- **页面节选**
= = = = =

客户端代码分析
首先我是从官方实例example项目开始。
项目结构
其中,assembly文件夹中都是一些xml配置,我们将其忽略就可以了。
bin目录里面是一些可执行文件,如果我们将变量配置好,是可以直接通过可执行文件来执行,实现自己的功能。
conf文件夹里是日志的配置文件,忽略过去就好,毕竟重点在代码那块。
resource文件夹里就是一些配置了,就是通过更改这些配置文件来使可执行文件有路径可寻。
接下来就是重点了:
java项目
包结构是com.alibaba.otter.canal.example。再往下是一些测试类和kafka、rocketmq包。
我们首先来看外面的这些类。

= = = = =

- **所给材料**
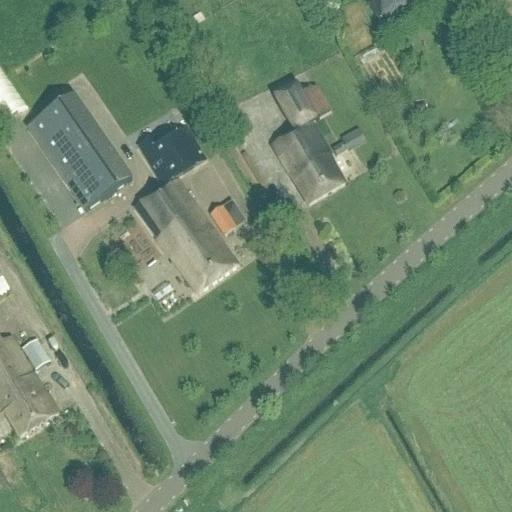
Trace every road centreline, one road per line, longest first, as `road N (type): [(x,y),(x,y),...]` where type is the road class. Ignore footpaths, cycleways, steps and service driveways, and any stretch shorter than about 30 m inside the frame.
road 1 (unclassified): [(194,470),(358,308),(511,173)]
road 2 (unclassified): [(194,470),(54,242)]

= = = = =

- **任务说明**
从页面节选中摘录一段原文,以含有“conf文件夹里是日志的配置文件,忽略过去就好,毕竟重点在代码那块。”的字句开头,到“我们首先来看外面的这些类。”为止,一字不改。 完成作答无需借助上述材料。

- **参考答案**
conf文件夹里是日志的配置文件,忽略过去就好,毕竟重点在代码那块。
resource文件夹里就是一些配置了,就是通过更改这些配置文件来使可执行文件有路径可寻。
接下来就是重点了:
java项目
包结构是com.alibaba.otter.canal.example。再往下是一些测试类和kafka、rocketmq包。
我们首先来看外面的这些类。